According to Brown and other Democrats — including Rep. Debbie Wasserman Schultz, chair of the Democratic National Committee — a federal law is necessary to fix the gender wage gap.

But the “77 cents” figure used by Democrats and feminists is misleading, Carrie Lukas, managing director of the free-market Independent Women’s Forum, said in an email to Watchdog.org.

2009 U.S. Department of Labor study controlling for profession and education found a gender wage gap of less than 10 percent and concluded “the raw wage gap should not be used as the basis to justify corrective action.”

To the extent a wage gap even exists, Lukas said it’s a reflection of “different choices men and women make when it comes to work.” Men are more likely to work longer hours, and in more dangerous, physically demanding conditions.

This seems to be the case in President Obama’s White House, where men were still paid more than women five years after Obama signed a law meant to fix the wage disparity between the sexes.

“If there was a policy solution to the wage gap, why wouldn’t it have been implemented already? Democrats were in full control of Congress when Obama took office,” Lukas said.

IWF has worked to refute the “77 cents to every dollar” myth for several years.
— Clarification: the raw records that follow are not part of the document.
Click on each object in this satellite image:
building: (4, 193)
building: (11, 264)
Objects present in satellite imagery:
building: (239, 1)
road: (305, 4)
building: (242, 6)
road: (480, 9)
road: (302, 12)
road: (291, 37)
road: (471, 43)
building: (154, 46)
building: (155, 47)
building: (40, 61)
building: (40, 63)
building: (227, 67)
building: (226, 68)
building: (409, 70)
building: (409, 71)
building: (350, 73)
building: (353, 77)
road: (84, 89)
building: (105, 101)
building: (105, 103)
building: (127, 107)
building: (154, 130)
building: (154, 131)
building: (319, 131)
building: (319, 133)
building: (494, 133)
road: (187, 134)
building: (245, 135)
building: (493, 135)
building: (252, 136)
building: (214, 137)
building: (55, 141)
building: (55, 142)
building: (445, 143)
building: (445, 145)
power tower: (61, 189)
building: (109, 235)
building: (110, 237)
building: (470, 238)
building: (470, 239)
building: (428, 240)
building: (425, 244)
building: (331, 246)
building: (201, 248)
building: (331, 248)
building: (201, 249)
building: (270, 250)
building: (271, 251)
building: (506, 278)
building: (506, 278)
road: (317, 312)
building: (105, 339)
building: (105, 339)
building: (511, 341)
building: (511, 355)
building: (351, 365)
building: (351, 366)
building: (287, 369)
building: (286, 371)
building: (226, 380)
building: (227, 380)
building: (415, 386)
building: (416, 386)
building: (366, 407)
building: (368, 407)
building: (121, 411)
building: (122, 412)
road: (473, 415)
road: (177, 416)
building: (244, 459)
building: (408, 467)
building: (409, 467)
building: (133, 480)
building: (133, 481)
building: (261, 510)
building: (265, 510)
Lukas penned a Wall Street Journal op-ed on the topic in 2011, and IWF released a video summarizing its economists’ findings in 2013.

Experts come to varying conclusions about the gender wage gap, but even prominent left-of-center news outlets recognize the “77 cents” figure has been discredited.

In 2012, PolitiFact.com rated as “Mostly False” a claim from the president that women are “paid 77 cents on the dollar for doing the same work as men.”

“The president must begin to acknowledge that ’77 cents’ does not begin to capture what is actually happening in the work force and society,” Washington Post fact-checker Glenn Kessler wrote in April 2014.

So why do Brown and so many others keep pushing for federal action using a debunked talking point?

“Democrats clearly are very vested in convincing women that American workplaces are riddled with sexism,” Lukas told Watchdog.org.

Based on Brown’s campaign email, Democrats are intent on resurrecting the “War on Women” narrative that served Obama so well in the 2012 election; the email directed supporters to a petition accusing Republicans of “holding women back.”

Brown and Wasserman Schultz both failed to respond to requests for comment on the pay statistics included in the Friends of Sherrod Brown email last week.

Democrats, Lukas said, “keep promoting and passing bills under the guise of ‘equal pay’ that do nothing to advance equal pay or close the wage gap — they just create more red tape for businesses and enrich lawyers.”